暑い時期には、みずみずしく食べやすいウリ科の果実が好まれます。キュウリやスイカなどは水分が多く、夏の食卓にも取り入れやすい食材です。

ゴーヤは夏の料理によく使う食材で、独特の苦味が特徴。カボチャは甘みがあり、煮物やスープなどにも使いやすい野菜ですね。食欲が落ちやすい時期には、食べやすい調理法で取り入れるといいでしょう。

かき氷
(c)Adobe Stock

暑い時に欲しくなるのが、冷たい氷ですね! かの清少納言の書いた『枕草子』にも「あてなるもの」として「削り氷」が登場。「あてなるもの」とは「上品なもの」という意味で、清少納言は「削り氷にあまづら入れて、新しき金椀に入れたる」と書いています。

あまづらは「甘葛」と書き、蔦の樹液を煎じた汁のことで、ハチミツのような甘さがあったようです。削った氷に甘い蜜をかけて、あたらしい金属製のお椀に入れたさまが上品でいい、ということでしょう。

今では簡単に手に入るかき氷ですが、清少納言のように見た目の涼やかさも一緒に味わえば、すてきな暑気払いになりそうです。

甘酒

甘酒
(c)Adobe Stock

暑い時期の飲み物として、甘酒も知られています。米こうじから作られる甘酒にはアルコールを含まないものもあり、大人だけでなく子どもも飲みやすい飲み物です。ビタミンやアミノ酸などを含むことから、「飲む点滴」と紹介されることもあります。

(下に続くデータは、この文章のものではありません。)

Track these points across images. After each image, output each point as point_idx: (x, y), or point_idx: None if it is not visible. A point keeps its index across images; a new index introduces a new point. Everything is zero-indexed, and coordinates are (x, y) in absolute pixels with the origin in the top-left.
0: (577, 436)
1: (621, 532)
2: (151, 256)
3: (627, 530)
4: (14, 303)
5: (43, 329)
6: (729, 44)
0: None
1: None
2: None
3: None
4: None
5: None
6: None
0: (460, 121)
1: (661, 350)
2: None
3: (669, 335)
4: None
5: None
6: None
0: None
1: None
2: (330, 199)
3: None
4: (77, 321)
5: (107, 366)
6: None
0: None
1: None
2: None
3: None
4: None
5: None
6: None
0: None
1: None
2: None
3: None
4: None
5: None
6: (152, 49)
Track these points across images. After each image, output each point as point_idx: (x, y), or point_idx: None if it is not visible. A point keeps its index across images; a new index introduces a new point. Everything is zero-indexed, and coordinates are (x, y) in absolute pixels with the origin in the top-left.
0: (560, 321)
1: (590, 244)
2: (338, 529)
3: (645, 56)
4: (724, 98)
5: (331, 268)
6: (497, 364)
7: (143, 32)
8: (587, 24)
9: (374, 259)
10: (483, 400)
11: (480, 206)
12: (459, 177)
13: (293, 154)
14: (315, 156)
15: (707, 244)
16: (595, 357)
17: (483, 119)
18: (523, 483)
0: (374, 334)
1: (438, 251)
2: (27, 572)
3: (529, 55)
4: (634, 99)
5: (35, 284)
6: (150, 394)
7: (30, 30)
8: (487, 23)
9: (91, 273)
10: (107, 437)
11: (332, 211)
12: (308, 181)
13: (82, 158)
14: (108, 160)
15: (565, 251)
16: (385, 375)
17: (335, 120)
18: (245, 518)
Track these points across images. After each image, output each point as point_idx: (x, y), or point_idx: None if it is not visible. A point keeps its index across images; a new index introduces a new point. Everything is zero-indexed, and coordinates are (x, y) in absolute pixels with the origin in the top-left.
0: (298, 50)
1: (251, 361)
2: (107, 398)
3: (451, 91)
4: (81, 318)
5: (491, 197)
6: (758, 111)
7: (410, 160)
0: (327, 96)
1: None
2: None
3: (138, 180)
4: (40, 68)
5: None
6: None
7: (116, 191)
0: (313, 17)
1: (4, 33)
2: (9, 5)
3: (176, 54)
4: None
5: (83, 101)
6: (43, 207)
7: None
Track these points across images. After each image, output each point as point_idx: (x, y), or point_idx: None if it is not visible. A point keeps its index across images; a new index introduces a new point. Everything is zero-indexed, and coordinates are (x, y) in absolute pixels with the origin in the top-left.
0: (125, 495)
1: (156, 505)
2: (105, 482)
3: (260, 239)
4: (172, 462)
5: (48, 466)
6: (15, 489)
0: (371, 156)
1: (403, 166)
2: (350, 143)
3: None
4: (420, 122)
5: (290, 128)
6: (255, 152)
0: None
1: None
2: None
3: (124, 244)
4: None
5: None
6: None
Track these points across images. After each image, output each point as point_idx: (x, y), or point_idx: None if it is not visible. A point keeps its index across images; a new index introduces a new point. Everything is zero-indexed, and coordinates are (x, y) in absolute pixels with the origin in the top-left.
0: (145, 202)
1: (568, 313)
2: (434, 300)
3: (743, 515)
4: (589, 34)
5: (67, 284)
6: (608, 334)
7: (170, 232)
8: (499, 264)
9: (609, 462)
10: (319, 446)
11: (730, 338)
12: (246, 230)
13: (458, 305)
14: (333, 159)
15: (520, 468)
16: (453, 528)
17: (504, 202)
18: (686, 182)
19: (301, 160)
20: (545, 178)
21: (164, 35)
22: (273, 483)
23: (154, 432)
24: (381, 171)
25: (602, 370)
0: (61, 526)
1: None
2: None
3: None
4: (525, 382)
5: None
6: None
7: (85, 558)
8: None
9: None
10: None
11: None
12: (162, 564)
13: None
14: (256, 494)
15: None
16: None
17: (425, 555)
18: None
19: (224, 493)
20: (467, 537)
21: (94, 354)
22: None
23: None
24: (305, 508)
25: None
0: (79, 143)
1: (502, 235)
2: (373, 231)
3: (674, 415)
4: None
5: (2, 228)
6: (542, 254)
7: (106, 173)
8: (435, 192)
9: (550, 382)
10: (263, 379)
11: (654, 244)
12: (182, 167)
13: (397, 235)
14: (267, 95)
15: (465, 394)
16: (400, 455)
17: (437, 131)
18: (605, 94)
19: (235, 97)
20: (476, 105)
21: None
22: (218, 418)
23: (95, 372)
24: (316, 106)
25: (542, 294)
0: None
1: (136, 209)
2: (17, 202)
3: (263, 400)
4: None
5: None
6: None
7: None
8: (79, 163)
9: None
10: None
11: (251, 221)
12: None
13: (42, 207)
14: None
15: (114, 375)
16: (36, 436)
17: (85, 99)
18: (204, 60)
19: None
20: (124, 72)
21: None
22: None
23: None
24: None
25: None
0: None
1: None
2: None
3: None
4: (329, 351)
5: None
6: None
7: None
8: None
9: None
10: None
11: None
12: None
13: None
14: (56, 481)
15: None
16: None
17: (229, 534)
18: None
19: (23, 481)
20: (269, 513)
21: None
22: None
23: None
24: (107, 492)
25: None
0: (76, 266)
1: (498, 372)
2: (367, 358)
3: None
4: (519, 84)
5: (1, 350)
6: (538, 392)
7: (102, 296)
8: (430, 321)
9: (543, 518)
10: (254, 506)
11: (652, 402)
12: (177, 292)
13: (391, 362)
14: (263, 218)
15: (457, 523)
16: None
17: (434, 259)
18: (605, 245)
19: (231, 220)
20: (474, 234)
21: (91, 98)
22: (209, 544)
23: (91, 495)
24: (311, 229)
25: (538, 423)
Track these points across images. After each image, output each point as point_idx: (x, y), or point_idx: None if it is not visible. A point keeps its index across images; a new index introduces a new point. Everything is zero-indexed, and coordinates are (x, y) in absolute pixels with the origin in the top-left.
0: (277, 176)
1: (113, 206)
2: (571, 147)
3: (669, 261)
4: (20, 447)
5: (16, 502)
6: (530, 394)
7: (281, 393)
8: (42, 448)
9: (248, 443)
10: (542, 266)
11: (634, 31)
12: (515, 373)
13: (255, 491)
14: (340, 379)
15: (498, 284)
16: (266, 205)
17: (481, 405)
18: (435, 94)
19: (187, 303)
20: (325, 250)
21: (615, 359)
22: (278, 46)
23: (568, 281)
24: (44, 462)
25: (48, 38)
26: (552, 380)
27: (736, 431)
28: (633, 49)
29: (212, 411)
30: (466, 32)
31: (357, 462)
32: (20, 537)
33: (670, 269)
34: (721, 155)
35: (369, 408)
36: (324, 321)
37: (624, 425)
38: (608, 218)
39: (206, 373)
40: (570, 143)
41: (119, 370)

甘酒は冬の飲み物と思っている人も多いかもしれませんが、じつは夏の季語。江戸時代には、夏場に甘酒売りが天秤棒を担いで街を売り歩いたともいわれます。古くから、暑い時期の飲み物として親しまれてきたことがうかがえます。冷やして飲むと、夏にも取り入れやすいですね。

うなぎ

うなぎ
(c)Adobe Stock

暑い時期の食べ物としてよく知られているのが、うなぎです。夏の土用の丑の日が近くなると、スーパーなどの店頭にもうなぎが並び始めます。

うなぎには、ビタミンAやB群、E、Dなどが含まれており、暑い時期の栄養補給を意識した食べ物として親しまれてきました。『万葉集』には、夏痩せした人にうなぎを勧める歌が見られます。古くから、暑い時期の体力維持を意識した食べ物として、うなぎが知られていたことがうかがえますね。

「暑気払い」に関するFAQ

ここでは、「暑気払い」に関するよくある疑問と回答をまとめました。参考にしてください。

Q1. 「暑気払い」の読み方は?

A. 「暑気払い」は、「しょきばらい」もしくは「しょきはらい」と読みます。

Q2. 「暑気払い」とはどういう意味ですか?

A. 「暑気払い」とは、夏の暑さを払いのけることや、暑さを避けるための工夫をすることを指します。現代では、職場や仲間内で開く夏の懇親会を「暑気払い」と呼ぶこともあります。

Q3. 暑気払いはいつ行うものですか?

A. 暑気払いの時期に厳密な決まりはありません。目安としては、暑さが厳しくなる梅雨明け前後から8月下旬ごろまでが自然です。地域の気候や、その年の暑さに合わせて考えるといいでしょう。

最後に

暑気払いは、夏の暑さを少しでも心地よく過ごすための昔ながらの知恵です。冷たいものを味わったり、気の合う人と食事をしたりする時間も、暑い季節の小さな楽しみになります。

涼を取りながら、体にも心にも無理のない、自分らしい夏の過ごし方を見つけていきたいですね。